88 what I do is use fluid bed for base color ex: chrome,white then paint whatever color over base with airbrush. for doing solid color jigs I would use different cups for each color. cleaning out beds is kinda a pain but doeable. for a solid color I would have to be doing a lot of that one color to use a bed. and for your jigs in the oven if doing a lot of jigs i do exactly that. I keep my oven at like 400 to help in doing a couple of colors touch up heat with a plumbers torch with a rose bud tip if needed. even at 400 I have not lost a jig yet. once painted I have a dowel rod hanging above my bench to put them on to cool. once all done with jigs in oven I cool it down replace jigs then cure as directed. I as well get all my stuff from tj's


_Posted from Michigan-sportsman.com App for Android_


----------



## Chromedoggy (Mar 25, 2007)

88luneke said:


> Gonna make fluid bed here soon and have a couple questions:
> 
> When it comes to fluid beds, I'd assume that you have separate pvc sections for each color of powder?
> 
> When pre-heating the jigs before paint, could you use the oven? I understand this would take more time, but would it affect the jig in a negative way?



I use a toaster oven dedicated to lead. I would not use an oven you intend to cook in. Preheat in an oven, a couple quick swipes through a cnadle and in to the fluid bed. Cool slightly, clear eyes, and back in the oven to cure.


----------



## 870 (Sep 23, 2009)

Tried to make some multi colored jigs. I used a Small paint brush to sprinkle paint onto a jig that had just been dipped. They are kinda sloppy but i think they will work


Posted using Outdoor Hub Campfire


----------



## troutguy26 (Apr 28, 2011)

Those look good! Just cause things dont look perfect to us doesnt mean they dont look good to fish. A big thing people dont realize.


----------



## 870 (Sep 23, 2009)

Im really likeing the ones with the red. Should look like the bait is bleeding to the fish. 

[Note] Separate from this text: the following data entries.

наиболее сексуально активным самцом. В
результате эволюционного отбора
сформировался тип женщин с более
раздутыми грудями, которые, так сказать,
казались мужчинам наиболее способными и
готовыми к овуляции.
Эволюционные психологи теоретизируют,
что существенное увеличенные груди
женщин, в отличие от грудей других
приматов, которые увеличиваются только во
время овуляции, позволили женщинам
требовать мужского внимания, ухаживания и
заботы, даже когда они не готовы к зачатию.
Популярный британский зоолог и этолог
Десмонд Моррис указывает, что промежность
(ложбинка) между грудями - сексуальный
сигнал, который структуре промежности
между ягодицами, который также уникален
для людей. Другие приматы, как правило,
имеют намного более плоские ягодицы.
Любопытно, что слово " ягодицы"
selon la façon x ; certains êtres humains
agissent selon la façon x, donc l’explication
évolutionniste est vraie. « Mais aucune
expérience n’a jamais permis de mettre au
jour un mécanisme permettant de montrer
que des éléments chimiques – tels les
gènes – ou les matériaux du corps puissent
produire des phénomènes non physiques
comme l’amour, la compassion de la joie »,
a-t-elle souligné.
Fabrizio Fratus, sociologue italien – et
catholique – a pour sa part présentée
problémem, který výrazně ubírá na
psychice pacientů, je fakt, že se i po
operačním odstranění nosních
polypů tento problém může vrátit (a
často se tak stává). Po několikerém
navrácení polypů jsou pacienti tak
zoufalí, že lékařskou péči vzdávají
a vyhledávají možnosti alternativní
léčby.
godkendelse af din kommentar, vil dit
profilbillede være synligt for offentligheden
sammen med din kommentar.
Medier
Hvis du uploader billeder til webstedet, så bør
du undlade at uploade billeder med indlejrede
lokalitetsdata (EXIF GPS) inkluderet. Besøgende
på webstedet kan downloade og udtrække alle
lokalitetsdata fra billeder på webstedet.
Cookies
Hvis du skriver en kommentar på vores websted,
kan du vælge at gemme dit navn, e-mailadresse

Posted using Outdoor Hub Campfire


----------



## troutguy26 (Apr 28, 2011)

Second row, third over, has walleye written all over it.


----------



## bigfun (Mar 6, 2007)

I have been curing a base color and then using sharpies to detail with.


----------



## swaprat (Oct 1, 2011)

here are a couple jig below i painted with tj's air brush and powder paint. in the fist photo the second photo is a combination of air brush liquid paint and powder paint. 



















how i do my powder paint is use a heat gun hold it on high in the heat gun for 10-12 second then dip or spray it. in a pair of hemostat pliers let cool then hang on a rack/ i built a rack out of a coat hanger and bead chain and some scraps of copper wire coating striped off. so i can hang one hundred at once in the oven. i put it on a cookie sheet covered in tin foil so the paint if it drips stick to the foil not the cookie sheet or the oven. 

then bake at 350 for 10 minute after preheating the oven. any ways best of luck to you guys hope this all helps it turn the coating of tj's into a rubber like coating you can bounce it off the floor and it will not damage it. i do not like toaster ovens they do not seem to get hot enough long enough. any ways they all are looking good keep it up ...

the top jig second photo is air brushed with liquid paint and coat with nail polish to top coat it. if you got any questions feel free to ask by the way bust out the eyes before you bake them...


----------